9/6: NO CLASS (Labor Day)
9/8: Read Levin interview with Frederick Wiseman

Due: Peer Interview Film (link to YouTube using “Peer Interview” category)

9/13: Read Eisenstein, “The Cinematographic Principle,” first half

Due: Transcript and Reflection Essay (use “Interview Transcript” category)

9/15:

Read Eisenstein, “The Cinematographic Principle,” second half

Due: Post one picture of a piece of public art on campus (use “Filming Locations” category); Comment on 2 other posts by Saturday

9/20: Read Bazin, “Adaptation, or the Cinema as Digest”
9/22: Read Barthes, “The Romans in Films”

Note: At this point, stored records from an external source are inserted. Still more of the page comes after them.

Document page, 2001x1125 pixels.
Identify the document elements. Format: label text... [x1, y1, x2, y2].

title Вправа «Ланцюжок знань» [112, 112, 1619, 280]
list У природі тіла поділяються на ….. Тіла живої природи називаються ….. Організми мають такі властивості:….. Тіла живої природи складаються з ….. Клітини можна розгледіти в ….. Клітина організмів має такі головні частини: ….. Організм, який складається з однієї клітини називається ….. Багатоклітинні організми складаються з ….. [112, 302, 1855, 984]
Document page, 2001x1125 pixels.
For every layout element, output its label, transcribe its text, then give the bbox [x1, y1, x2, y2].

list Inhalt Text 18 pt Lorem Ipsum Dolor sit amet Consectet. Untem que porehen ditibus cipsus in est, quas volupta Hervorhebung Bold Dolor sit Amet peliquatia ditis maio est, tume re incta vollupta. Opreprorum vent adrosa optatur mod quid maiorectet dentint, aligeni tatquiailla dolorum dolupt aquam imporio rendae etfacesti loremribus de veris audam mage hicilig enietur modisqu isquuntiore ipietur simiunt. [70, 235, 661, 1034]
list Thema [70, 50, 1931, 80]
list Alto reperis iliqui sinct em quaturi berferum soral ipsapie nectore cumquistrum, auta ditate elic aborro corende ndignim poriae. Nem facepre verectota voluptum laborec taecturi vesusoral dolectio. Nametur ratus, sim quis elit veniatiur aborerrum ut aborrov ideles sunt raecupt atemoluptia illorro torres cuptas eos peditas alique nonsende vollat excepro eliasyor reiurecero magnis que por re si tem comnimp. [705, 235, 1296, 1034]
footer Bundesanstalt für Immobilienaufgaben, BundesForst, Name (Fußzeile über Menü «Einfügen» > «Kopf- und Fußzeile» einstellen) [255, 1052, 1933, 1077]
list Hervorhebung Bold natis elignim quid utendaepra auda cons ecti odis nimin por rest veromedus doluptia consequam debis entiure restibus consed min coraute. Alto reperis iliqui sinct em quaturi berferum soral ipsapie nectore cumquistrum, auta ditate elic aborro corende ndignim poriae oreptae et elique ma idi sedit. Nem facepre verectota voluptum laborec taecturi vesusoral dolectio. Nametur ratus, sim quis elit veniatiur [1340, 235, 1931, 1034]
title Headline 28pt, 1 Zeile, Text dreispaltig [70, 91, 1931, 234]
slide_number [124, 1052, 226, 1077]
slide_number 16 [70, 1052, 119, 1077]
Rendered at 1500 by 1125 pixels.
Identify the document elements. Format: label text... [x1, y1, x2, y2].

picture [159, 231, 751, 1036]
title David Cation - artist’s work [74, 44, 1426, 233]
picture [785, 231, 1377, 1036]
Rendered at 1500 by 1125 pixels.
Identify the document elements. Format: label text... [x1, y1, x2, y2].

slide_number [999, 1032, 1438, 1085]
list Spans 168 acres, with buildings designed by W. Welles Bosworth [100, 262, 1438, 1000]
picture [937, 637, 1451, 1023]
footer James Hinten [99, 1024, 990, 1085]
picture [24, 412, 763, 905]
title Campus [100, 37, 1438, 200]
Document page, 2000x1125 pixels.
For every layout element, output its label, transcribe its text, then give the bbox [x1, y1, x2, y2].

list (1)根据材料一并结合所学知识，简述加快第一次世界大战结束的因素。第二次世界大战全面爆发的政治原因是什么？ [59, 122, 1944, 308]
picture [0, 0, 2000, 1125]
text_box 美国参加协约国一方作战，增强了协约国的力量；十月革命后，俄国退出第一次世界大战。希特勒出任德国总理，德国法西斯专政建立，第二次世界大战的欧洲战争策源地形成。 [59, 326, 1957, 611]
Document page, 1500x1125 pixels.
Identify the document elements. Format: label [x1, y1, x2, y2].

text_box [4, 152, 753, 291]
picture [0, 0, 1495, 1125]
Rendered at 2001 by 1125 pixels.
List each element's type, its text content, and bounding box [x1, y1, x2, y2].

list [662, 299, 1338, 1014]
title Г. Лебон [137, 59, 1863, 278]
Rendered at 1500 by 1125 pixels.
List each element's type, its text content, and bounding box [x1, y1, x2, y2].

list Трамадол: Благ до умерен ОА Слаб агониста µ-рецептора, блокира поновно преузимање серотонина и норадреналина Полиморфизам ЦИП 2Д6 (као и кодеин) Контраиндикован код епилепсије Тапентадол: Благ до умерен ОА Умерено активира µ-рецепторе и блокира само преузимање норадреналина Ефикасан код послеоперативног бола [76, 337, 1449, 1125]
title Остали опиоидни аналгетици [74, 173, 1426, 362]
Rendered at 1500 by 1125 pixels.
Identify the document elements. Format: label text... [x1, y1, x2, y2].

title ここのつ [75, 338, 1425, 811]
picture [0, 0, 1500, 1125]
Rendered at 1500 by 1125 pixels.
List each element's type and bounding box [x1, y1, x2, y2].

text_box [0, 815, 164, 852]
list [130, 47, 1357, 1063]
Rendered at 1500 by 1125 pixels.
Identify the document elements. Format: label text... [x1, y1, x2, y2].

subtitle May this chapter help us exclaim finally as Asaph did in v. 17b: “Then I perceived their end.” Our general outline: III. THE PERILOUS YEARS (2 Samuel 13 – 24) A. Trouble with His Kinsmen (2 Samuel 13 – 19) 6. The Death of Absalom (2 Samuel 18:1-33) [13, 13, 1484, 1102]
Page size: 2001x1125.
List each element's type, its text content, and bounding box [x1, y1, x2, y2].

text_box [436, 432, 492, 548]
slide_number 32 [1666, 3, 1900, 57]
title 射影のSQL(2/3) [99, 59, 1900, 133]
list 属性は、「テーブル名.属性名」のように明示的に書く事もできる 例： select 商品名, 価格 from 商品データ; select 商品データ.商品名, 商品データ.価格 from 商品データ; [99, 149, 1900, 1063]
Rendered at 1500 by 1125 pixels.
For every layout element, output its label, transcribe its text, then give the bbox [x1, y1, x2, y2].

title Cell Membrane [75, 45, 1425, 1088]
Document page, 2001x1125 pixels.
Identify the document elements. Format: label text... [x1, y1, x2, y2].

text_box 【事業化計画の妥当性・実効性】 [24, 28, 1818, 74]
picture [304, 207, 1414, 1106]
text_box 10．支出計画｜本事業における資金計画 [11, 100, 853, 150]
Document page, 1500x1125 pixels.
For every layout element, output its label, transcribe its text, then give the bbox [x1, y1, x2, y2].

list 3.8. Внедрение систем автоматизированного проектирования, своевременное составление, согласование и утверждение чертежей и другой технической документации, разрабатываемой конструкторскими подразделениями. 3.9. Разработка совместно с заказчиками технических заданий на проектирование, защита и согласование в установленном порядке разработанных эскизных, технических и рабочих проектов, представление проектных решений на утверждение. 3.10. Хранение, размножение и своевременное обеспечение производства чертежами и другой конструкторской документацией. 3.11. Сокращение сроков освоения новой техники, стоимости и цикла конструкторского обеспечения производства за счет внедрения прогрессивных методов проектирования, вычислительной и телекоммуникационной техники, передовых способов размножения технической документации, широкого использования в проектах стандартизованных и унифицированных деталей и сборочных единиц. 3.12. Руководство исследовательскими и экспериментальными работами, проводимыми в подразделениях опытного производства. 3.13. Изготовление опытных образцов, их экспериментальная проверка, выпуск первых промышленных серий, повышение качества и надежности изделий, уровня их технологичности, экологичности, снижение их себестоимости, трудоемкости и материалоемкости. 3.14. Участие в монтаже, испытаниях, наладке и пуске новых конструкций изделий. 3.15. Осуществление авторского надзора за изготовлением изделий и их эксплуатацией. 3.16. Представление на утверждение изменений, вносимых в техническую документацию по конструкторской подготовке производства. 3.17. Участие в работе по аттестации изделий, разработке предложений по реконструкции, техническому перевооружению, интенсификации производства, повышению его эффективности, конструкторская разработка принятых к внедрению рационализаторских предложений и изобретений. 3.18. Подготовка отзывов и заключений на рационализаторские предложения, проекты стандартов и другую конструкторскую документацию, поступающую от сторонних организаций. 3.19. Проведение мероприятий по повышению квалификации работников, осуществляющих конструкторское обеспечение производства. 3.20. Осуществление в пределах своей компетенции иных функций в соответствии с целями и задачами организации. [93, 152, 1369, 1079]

Post to blog 3 ¶s on Barthes “ethics”; Comment on 2 other posts by Saturday

9/27: Read Eisenstein, “The Montage of Film Attractions”
9/29:

*** Read Grierson, “First Principles of Documentary”

Post to blog a 3 ¶ response to Grierson; Comment on 2 other entries by Saturday

10/4: Read Gordon Harvey’s “Elements of the Academic Essay”

*** Work on Observational Documentary

10/6: *** Library Visit

Due: Post link to Observational Documentary by midnight (use “Documentary” category); Comment on 2 other documentaries by Saturday

10/11: NO CLASS (Columbus Day)
10/13: Read Sherman, “Projecting the Self” first half

Due: Persuasive Epistolary Essay

10/18: Read Sherman, “Projecting the Self” second half

Post 3¶ response on how Sherman does or doesn’t use Harvey’s “Elements”

10/20:

Read Arnheim, “Who is the Author of a Film”

Due: Community Interview Film (use “Community Interview” category)

10/25: Read about MLA style on Purdue’s “OWL” website: http://owl.english.purdue.edu/

Respond to 2 of the Community Interview Films by today’s class

10/27:

Read select reviews from MRQE (see blog) and Sontag’s “Decay of Cinema”
11/1:

Read Woolf, “The Movies and Reality”

Due: Annotated Bibliography

11/3:

NO CLASS
11/8: Read Balázs, “The Creative Camera”
11/10:

Read Vertov, “WE” and “the Fifth Issue”

Due: Mock Debate-Interview Transcript

11/15: Read Vertov, “Kinoks”

Post to blog a 3 ¶ response to Vertov; Comment on 2 other entries by Wednesday

11/17:

Read Vertov, “Kinoks-Revolution, Selections”
11/22: Read William Zinsser, “Simplicity” and “Simplicity (Draft)”

Peer Workshop on portfolio pieces

11/24:

Read Walter Murch, “Cut Out the Bad Bits” and “Why Do Cuts Work?”

Due: Kino-Pravda Film Essay (use “Kino-Pravda” category)

11/29: Discuss Kino-Pravdas

Respond to 3 of the Kino-Pravda’s by today’s class.

12/1:

Peer Workshop on portfolio pieces

12/6: Peer Workshop on portfolio pieces

12/8:

Read Wild, “Writing Images”

Due: Program Notes (put under your Kino-Pravda post)

12/13:

Last day of class. Respond to 2 Program Notes by class

Due: Cover Letter

Final tba Final Portfolio due before or during final exam period.